After all, Jimmy’s grades had dropped dramatically and he had taken to falling asleep in class.

Still, I couldn’t help but wonder whether the punishing routine is not at the root of Jimmy’s declining performance.

Then I saw last Friday’s front-page headline in the Dernière Heure and wondered whether the allure of filthy lucre wasn’t the real cause of Jimmy’s troubles. The headline ran thus: ‘When teachers con your children’.

In Belgium. the school year starts at the beginning of September and as the summer holidays come to an end and parents are busy shopping for school supplies, a parents association has released the results of a study which shows that almost half of the secondary school students within the Francophone community have had private tuition during the school year or during the holidays.

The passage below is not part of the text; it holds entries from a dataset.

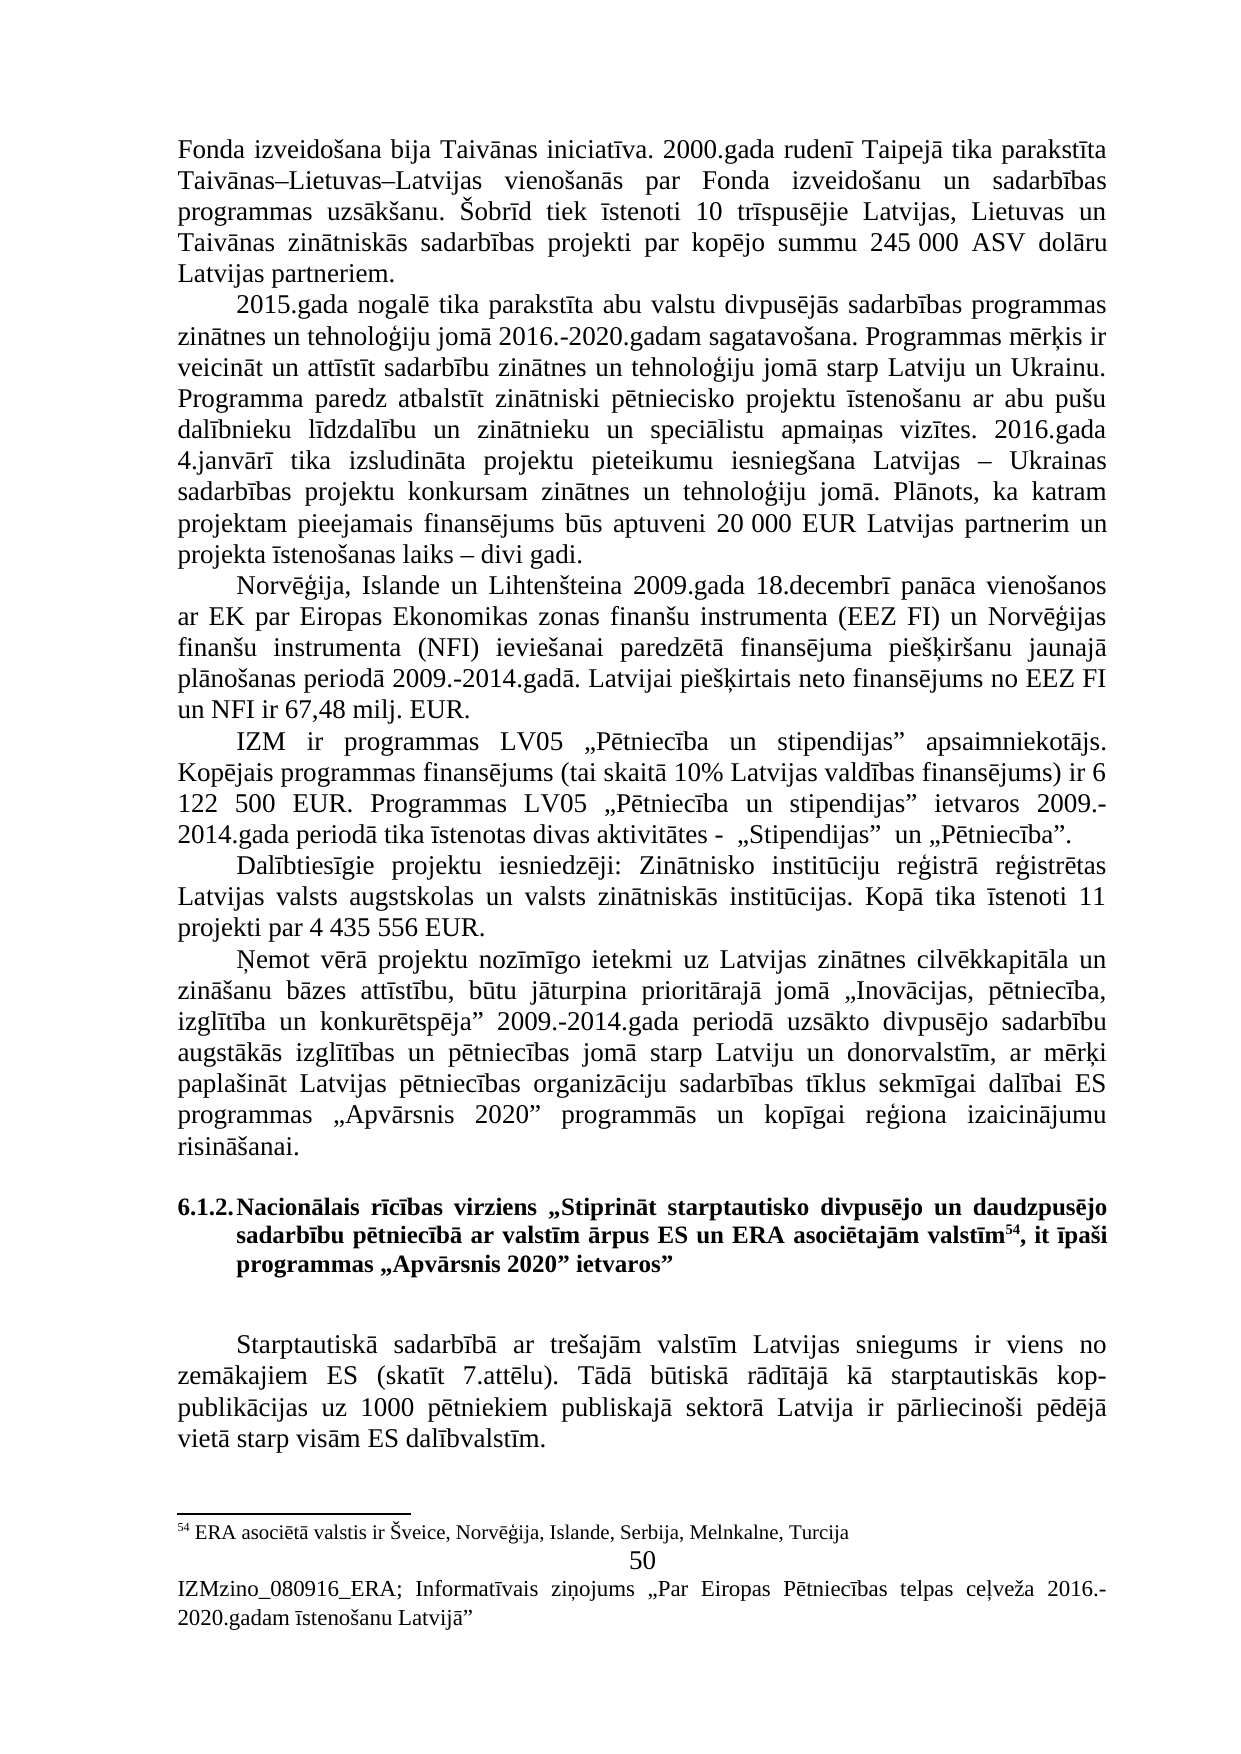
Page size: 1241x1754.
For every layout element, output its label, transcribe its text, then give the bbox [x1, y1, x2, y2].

text IZM ir programmas LV05 „Pētniecība un stipendijas” apsaimniekotājs. Kopējais programmas finansējums (tai skaitā 10% Latvijas valdības finansējums) ir 6 122 500 EUR. Programmas LV05 „Pētniecība un stipendijas” ietvaros 2009.-2014.gada periodā tika īstenotas divas aktivitātes - „Stipendijas” un „Pētniecība”. [177, 725, 1107, 849]
text 2015.gada nogalē tika parakstīta abu valstu divpusējās sadarbības programmas zinātnes un tehnoloģiju jomā 2016.-2020.gadam sagatavošana. Programmas mērķis ir veicināt un attīstīt sadarbību zinātnes un tehnoloģiju jomā starp Latviju un Ukrainu. Programma paredz atbalstīt zinātniski pētniecisko projektu īstenošanu ar abu pušu dalībnieku līdzdalību un zinātnieku un speciālistu apmaiņas vizītes. 2016.gada 4.janvārī tika izsludināta projektu pieteikumu iesniegšana Latvijas – Ukrainas sadarbības projektu konkursam zinātnes un tehnoloģiju jomā. Plānots, ka katram projektam pieejamais finansējums būs aptuveni 20 000 EUR Latvijas partnerim un projekta īstenošanas laiks – divi gadi. [177, 289, 1107, 569]
subtitle Nacionālais rīcības virziens „Stiprināt starptautisko divpusējo un daudzpusējo sadarbību pētniecībā ar valstīm ārpus ES un ERA asociētajām valstīm, it īpaši programmas „Apvārsnis 2020” ietvaros” [177, 1192, 1107, 1278]
text Starptautiskā sadarbībā ar trešajām valstīm Latvijas sniegums ir viens no zemākajiem ES (skatīt 7.attēlu). Tādā būtiskā rādītājā kā starptautiskās kop-publikācijas uz 1000 pētniekiem publiskajā sektorā Latvija ir pārliecinoši pēdējā vietā starp visām ES dalībvalstīm. [177, 1328, 1107, 1453]
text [177, 133, 1107, 289]
text Norvēģija, Islande un Lihtenšteina 2009.gada 18.decembrī panāca vienošanos ar EK par Eiropas Ekonomikas zonas finanšu instrumenta (EEZ FI) un Norvēģijas finanšu instrumenta (NFI) ieviešanai paredzētā finansējuma piešķiršanu jaunajā plānošanas periodā 2009.-2014.gadā. Latvijai piešķirtais neto finansējums no EEZ FI un NFI ir 67,48 milj. EUR. [177, 569, 1107, 725]
text Ņemot vērā projektu nozīmīgo ietekmi uz Latvijas zinātnes cilvēkkapitāla un zināšanu bāzes attīstību, būtu jāturpina prioritārajā jomā „Inovācijas, pētniecība, izglītība un konkurētspēja” 2009.-2014.gada periodā uzsākto divpusējo sadarbību augstākās izglītības un pētniecības jomā starp Latviju un donorvalstīm, ar mērķi paplašināt Latvijas pētniecības organizāciju sadarbības tīklus sekmīgai dalībai ES programmas „Apvārsnis 2020” programmās un kopīgai reģiona izaicinājumu risināšanai. [177, 943, 1107, 1161]
text Dalībtiesīgie projektu iesniedzēji: Zinātnisko institūciju reģistrā reģistrētas Latvijas valsts augstskolas un valsts zinātniskās institūcijas. Kopā tika īstenoti 11 projekti par 4 435 556 EUR. [177, 849, 1107, 943]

A parent told that Jacques is really not doing very well in maths and is likely to fail his year unless he takes private lessons at his teacher’s home is more than likely to take up the suggestion; 88 per cent of the parents questioned in the study have paid for extra tuition in maths.

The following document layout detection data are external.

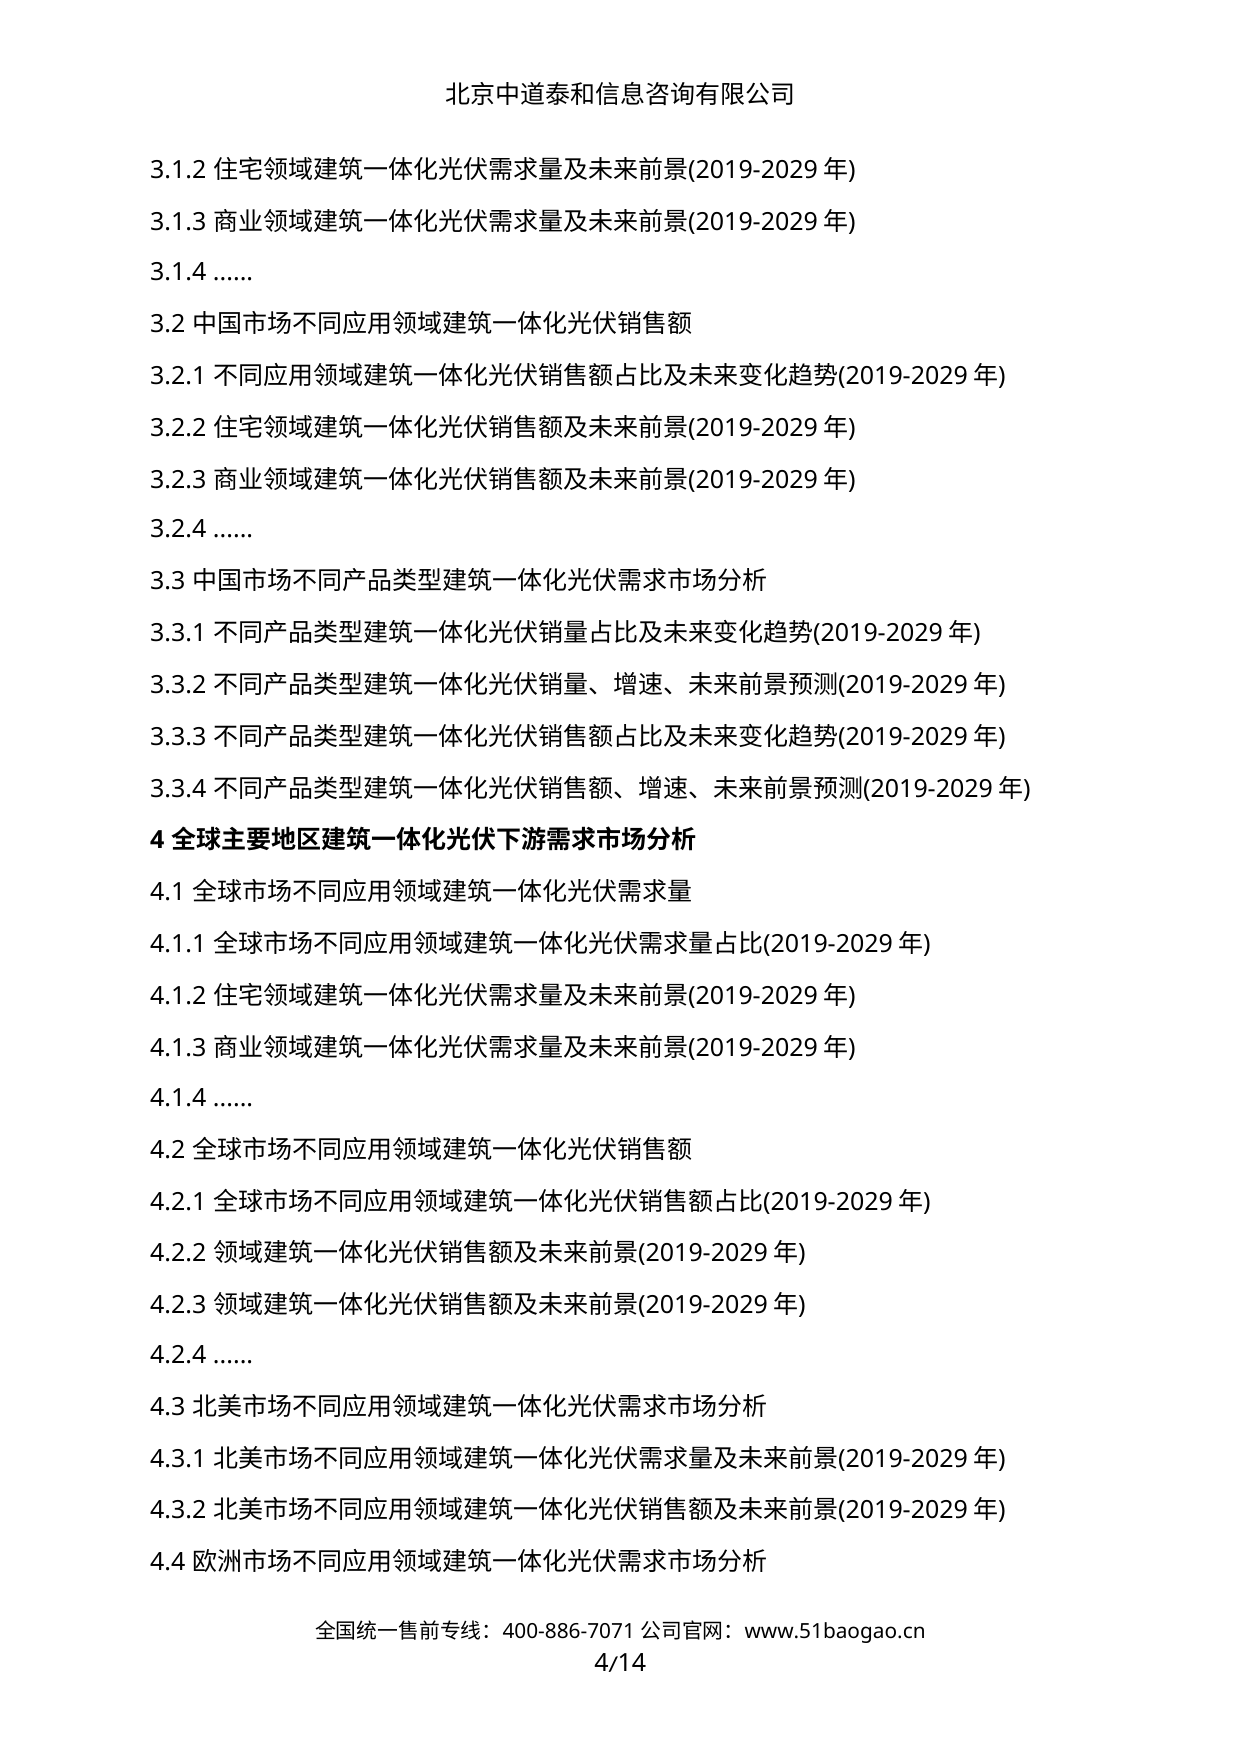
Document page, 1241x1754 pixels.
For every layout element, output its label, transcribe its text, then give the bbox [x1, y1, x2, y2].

text 4.3.1 北美市场不同应用领域建筑一体化光伏需求量及未来前景(2019-2029年) [150, 1438, 1090, 1474]
text 4 全球主要地区建筑一体化光伏下游需求市场分析 [150, 820, 1090, 856]
text 4.2.4 ...... [150, 1337, 1090, 1371]
text 3.3.4 不同产品类型建筑一体化光伏销售额、增速、未来前景预测(2019-2029年) [150, 768, 1090, 804]
text 3.2.2 住宅领域建筑一体化光伏销售额及未来前景(2019-2029年) [150, 407, 1090, 443]
text 3.2.4 ...... [150, 511, 1090, 545]
text 3.3 中国市场不同产品类型建筑一体化光伏需求市场分析 [150, 561, 1090, 597]
text 4.4 欧洲市场不同应用领域建筑一体化光伏需求市场分析 [150, 1542, 1090, 1578]
text 3.3.2 不同产品类型建筑一体化光伏销量、增速、未来前景预测(2019-2029年) [150, 664, 1090, 701]
text 4.2.2 领域建筑一体化光伏销售额及未来前景(2019-2029年) [150, 1233, 1090, 1269]
text 4.1.1 全球市场不同应用领域建筑一体化光伏需求量占比(2019-2029年) [150, 924, 1090, 960]
text 3.1.2 住宅领域建筑一体化光伏需求量及未来前景(2019-2029年) [150, 150, 1090, 186]
text 3.2.1 不同应用领域建筑一体化光伏销售额占比及未来变化趋势(2019-2029年) [150, 355, 1090, 392]
text 4.1.2 住宅领域建筑一体化光伏需求量及未来前景(2019-2029年) [150, 976, 1090, 1012]
text 4.1.3 商业领域建筑一体化光伏需求量及未来前景(2019-2029年) [150, 1027, 1090, 1064]
text 4.2 全球市场不同应用领域建筑一体化光伏销售额 [150, 1129, 1090, 1165]
text 3.2 中国市场不同应用领域建筑一体化光伏销售额 [150, 303, 1090, 340]
text 3.1.4 ...... [150, 254, 1090, 288]
text 4.3 北美市场不同应用领域建筑一体化光伏需求市场分析 [150, 1386, 1090, 1422]
text 3.1.3 商业领域建筑一体化光伏需求量及未来前景(2019-2029年) [150, 202, 1090, 238]
text 4.1.4 ...... [150, 1079, 1090, 1113]
text 3.3.3 不同产品类型建筑一体化光伏销售额占比及未来变化趋势(2019-2029年) [150, 716, 1090, 752]
text 4.3.2 北美市场不同应用领域建筑一体化光伏销售额及未来前景(2019-2029年) [150, 1490, 1090, 1526]
text 4.2.3 领域建筑一体化光伏销售额及未来前景(2019-2029年) [150, 1285, 1090, 1321]
text 4.2.1 全球市场不同应用领域建筑一体化光伏销售额占比(2019-2029年) [150, 1181, 1090, 1217]
text 3.2.3 商业领域建筑一体化光伏销售额及未来前景(2019-2029年) [150, 459, 1090, 495]
text 3.3.1 不同产品类型建筑一体化光伏销量占比及未来变化趋势(2019-2029年) [150, 612, 1090, 649]
text 4.1 全球市场不同应用领域建筑一体化光伏需求量 [150, 872, 1090, 908]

The newspaper article speaks of an “abject and unacceptable racket” organised by some unscrupulous teachers to exploit their own students, making anything between 10 and 50 euros per hour, all of it undeclared to the taxman.

Mathematics has never been my strong point ever since Kenya’s education system abandoned algebra — which I had been good at — for what was then referred to as new maths. I was left behind, but there was no question of extra tuition and the teachers at St Peter Claver’s Primary School did not offer any.

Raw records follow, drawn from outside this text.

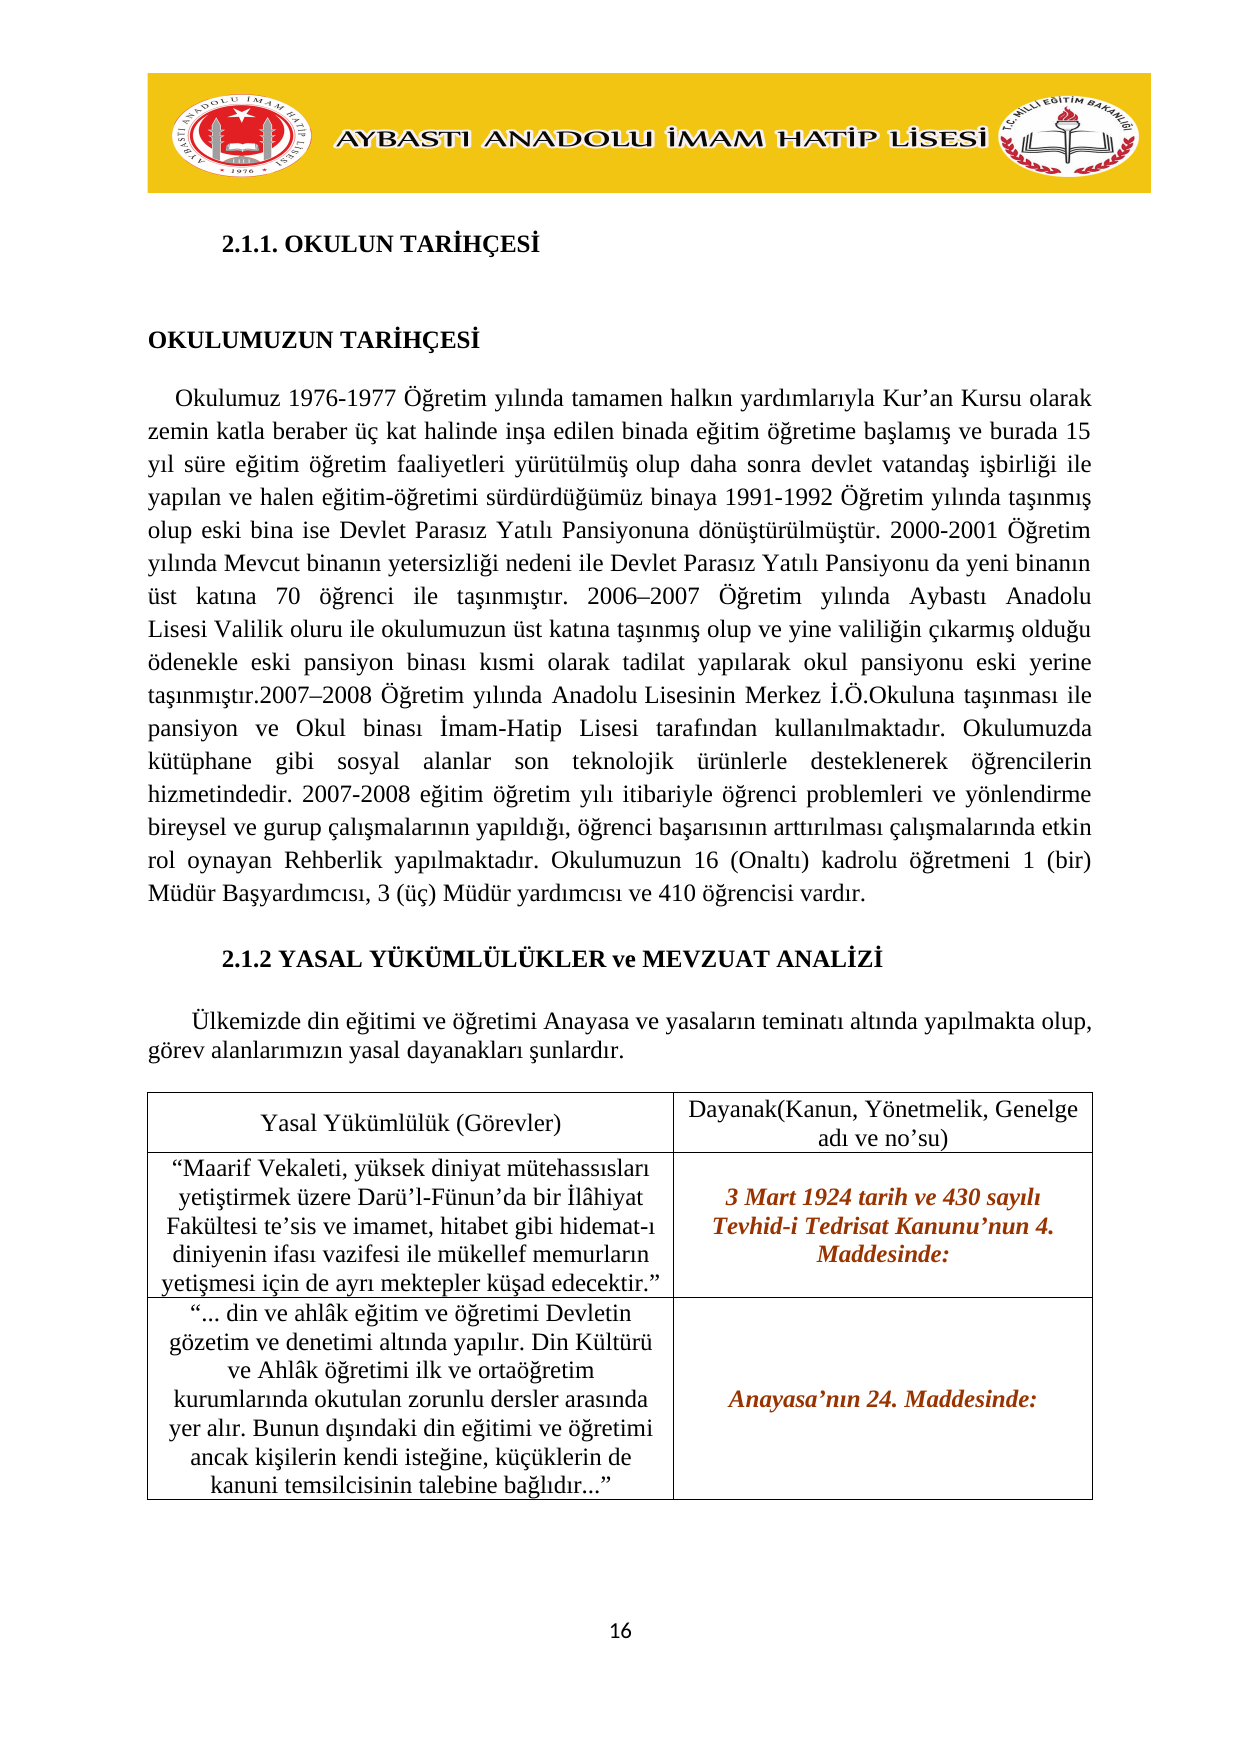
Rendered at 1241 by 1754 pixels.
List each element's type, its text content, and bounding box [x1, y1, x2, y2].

table_cell Anayasa’nın 24. Maddesinde: [674, 1298, 1092, 1499]
table_cell “Maarif Vekaleti, yüksek diniyat mütehassısları yetiştirmek üzere Darü’l-Fünun’da bir İlâhiyat Fakültesi te’sis ve imamet, hitabet gibi hidemat-ı diniyenin ifası vazifesi ile mükellef memurların yetişmesi için de ayrı mektepler küşad edecektir.” [148, 1153, 673, 1297]
text 2.1.2 YASAL YÜKÜMLÜLÜKLER ve MEVZUAT ANALİZİ [148, 944, 1092, 973]
table_cell “... din ve ahlâk eğitim ve öğretimi Devletin gözetim ve denetimi altında yapılır. Din Kültürü ve Ahlâk öğretimi ilk ve ortaöğretim kurumlarında okutulan zorunlu dersler arasında yer alır. Bunun dışındaki din eğitimi ve öğretimi ancak kişilerin kendi isteğine, küçüklerin de kanuni temsilcisinin talebine bağlıdır...” [148, 1298, 673, 1499]
text Ülkemizde din eğitimi ve öğretimi Anayasa ve yasaların teminatı altında yapılmakta olup, görev alanlarımızın yasal dayanakları şunlardır. [148, 1006, 1092, 1063]
text OKULUMUZUN TARİHÇESİ [148, 325, 1092, 353]
table_header Dayanak(Kanun, Yönetmelik, Genelge adı ve no’su) [674, 1093, 1092, 1152]
text Okulumuz 1976-1977 Öğretim yılında tamamen halkın yardımlarıyla Kur’an Kursu olarak zemin katla beraber üç kat halinde inşa edilen binada eğitim öğretime başlamış ve burada 15 yıl süre eğitim öğretim faaliyetleri yürütülmüş olup daha sonra devlet vatandaş işbirliği ile yapılan ve halen eğitim-öğretimi sürdürdüğümüz binaya 1991-1992 Öğretim yılında taşınmış olup eski bina ise Devlet Parasız Yatılı Pansiyonuna dönüştürülmüştür. 2000-2001 Öğretim yılında Mevcut binanın yetersizliği nedeni ile Devlet Parasız Yatılı Pansiyonu da yeni binanın üst katına 70 öğrenci ile taşınmıştır. 2006–2007 Öğretim yılında Aybastı Anadolu Lisesi Valilik oluru ile okulumuzun üst katına taşınmış olup ve yine valiliğin çıkarmış olduğu ödenekle eski pansiyon binası kısmi olarak tadilat yapılarak okul pansiyonu eski yerine taşınmıştır.2007–2008 Öğretim yılında Anadolu Lisesinin Merkez İ.Ö.Okuluna taşınması ile pansiyon ve Okul binası İmam-Hatip Lisesi tarafından kullanılmaktadır. Okulumuzda kütüphane gibi sosyal alanlar son teknolojik ürünlerle desteklenerek öğrencilerin hizmetindedir. 2007-2008 eğitim öğretim yılı itibariyle öğrenci problemleri ve yönlendirme bireysel ve gurup çalışmalarının yapıldığı, öğrenci başarısının arttırılması çalışmalarında etkin rol oynayan Rehberlik yapılmaktadır. Okulumuzun 16 (Onaltı) kadrolu öğretmeni 1 (bir) Müdür Başyardımcısı, 3 (üç) Müdür yardımcısı ve 410 öğrencisi vardır. [148, 383, 1092, 907]
table_cell 3 Mart 1924 tarih ve 430 sayılı Tevhid-i Tedrisat Kanunu’nun 4. Maddesinde: [674, 1153, 1092, 1297]
table_header Yasal Yükümlülük (Görevler) [148, 1093, 673, 1152]
text 2.1.1. OKULUN TARİHÇESİ [148, 229, 1092, 258]
picture [147, 73, 1151, 193]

Still, good grades in English, greatly encouraged by voracious reading from the piles of books bought second-hand by mother at a Red Cross shop and also by pithy put-downs from Mr Were— my teacher — more than made up for the average ones received in maths. In between terms, month-long holidays were the norm.

I did well enough to go to secondary and then high school as a day bug where the A-level syllabus was covered and revised with three entire weeks to spare for personal study and revision before the final exams.

My friend Phyllis and I would meet at the main campus where she had talked the poet and lecturer David Rubadiri into letting us have use of an office for revision.

But a bit of the time was also spent lolling around on the lawn of the Great Court or across at the terrace of the Norfolk Hotel where the waiters got to know us well enough to give us a free slice of the chocolate cake to go with the daily bottle of Schweppes Bitter Lemon.

Although our results would certainly not have warranted our pictures and those of our delighted parents and teachers appearing in the Press, we did well enough to go to college; we had adopted Mr Diamond’s preference for a good grade imaginatively gained rather than an excellent one acquired through learning only by rote.

As both Rasna Warah and Caroline Mutoko have so eloquently put it in their columns elsewhere in the Kenyan press, Jimmy and his fellow students deserve a proper break at the end of every term; they’ll do all the better for it.